Serve the gratin warm with a side salad. It’s nice the next day too, heated through just a little.

Most comfort foods go heavy on carbs, but not this one. If you’re looking for a healthy yet indulgent comfort food to enjoy as the nights draw in, look no further.

Rich dairy products like crème fraiche and feta aren’t massively good for you, unless you count the calcium. But if they make you crave lentils and leeks can we agree to let them off? I hope so because this peculiar gratin is extremely more-ish and delicious. It has a crunchy top, a yielding middle and a multi-layered, savoury taste.

Russell and I loved this, the kids not so much, so the jury was out. Could I include it in this blog? Two reluctant friends agreed to try it. One of them disliked it on sight because it looked “disgustingly healthy”, and the other one hates lentils. They both changed their minds and said they would gladly eat it again.

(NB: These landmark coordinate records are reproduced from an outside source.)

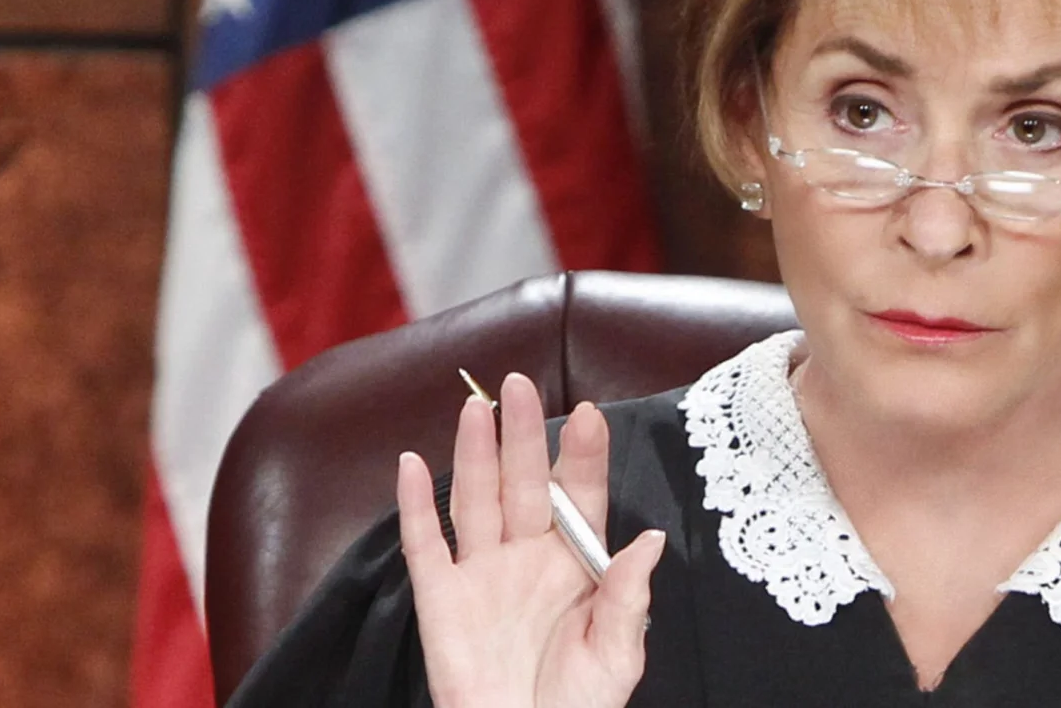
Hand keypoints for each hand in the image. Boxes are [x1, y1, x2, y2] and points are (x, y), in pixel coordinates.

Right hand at [397, 374, 666, 707]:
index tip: (590, 416)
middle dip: (523, 435)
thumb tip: (649, 541)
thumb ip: (628, 598)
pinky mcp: (441, 601)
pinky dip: (413, 505)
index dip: (582, 457)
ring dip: (474, 454)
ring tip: (475, 409)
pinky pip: (425, 545)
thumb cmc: (577, 706)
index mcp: (575, 566)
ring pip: (475, 500)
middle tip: (520, 385)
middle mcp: (527, 558)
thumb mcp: (617, 656)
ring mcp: (481, 575)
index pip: (580, 497)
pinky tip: (411, 464)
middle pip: (523, 484)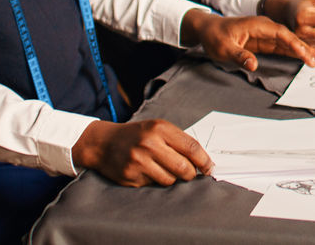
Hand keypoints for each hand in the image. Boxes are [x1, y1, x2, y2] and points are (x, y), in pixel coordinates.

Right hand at [73, 119, 211, 186]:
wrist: (103, 143)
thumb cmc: (136, 135)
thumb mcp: (157, 128)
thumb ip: (178, 141)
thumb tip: (202, 161)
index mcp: (160, 129)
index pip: (191, 147)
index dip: (205, 161)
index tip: (210, 168)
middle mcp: (149, 144)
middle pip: (184, 168)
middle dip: (190, 174)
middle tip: (188, 173)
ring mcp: (139, 162)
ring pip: (170, 180)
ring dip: (171, 178)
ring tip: (160, 168)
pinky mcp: (131, 177)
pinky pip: (153, 185)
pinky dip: (154, 181)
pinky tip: (145, 171)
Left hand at [181, 9, 314, 70]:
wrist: (207, 29)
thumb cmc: (214, 36)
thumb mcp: (223, 48)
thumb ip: (239, 55)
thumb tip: (253, 65)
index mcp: (257, 25)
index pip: (281, 33)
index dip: (294, 43)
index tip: (305, 54)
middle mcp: (264, 27)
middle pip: (288, 37)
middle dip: (303, 47)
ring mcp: (264, 34)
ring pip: (287, 42)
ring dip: (301, 50)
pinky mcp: (263, 42)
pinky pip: (281, 47)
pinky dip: (292, 52)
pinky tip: (303, 56)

Like everything in The Green Roasting Tin by Rukmini Iyer, this is extremely easy, especially if you make use of pre-cooked lentils as she suggests. But did you know that lentils can be made even healthier by soaking them overnight and discarding the water? It reduces the phytate levels (phytate is the only anti-nutrient in this high-fibre cholesterol-busting food.) So perhaps it’s worth cooking them in advance after all?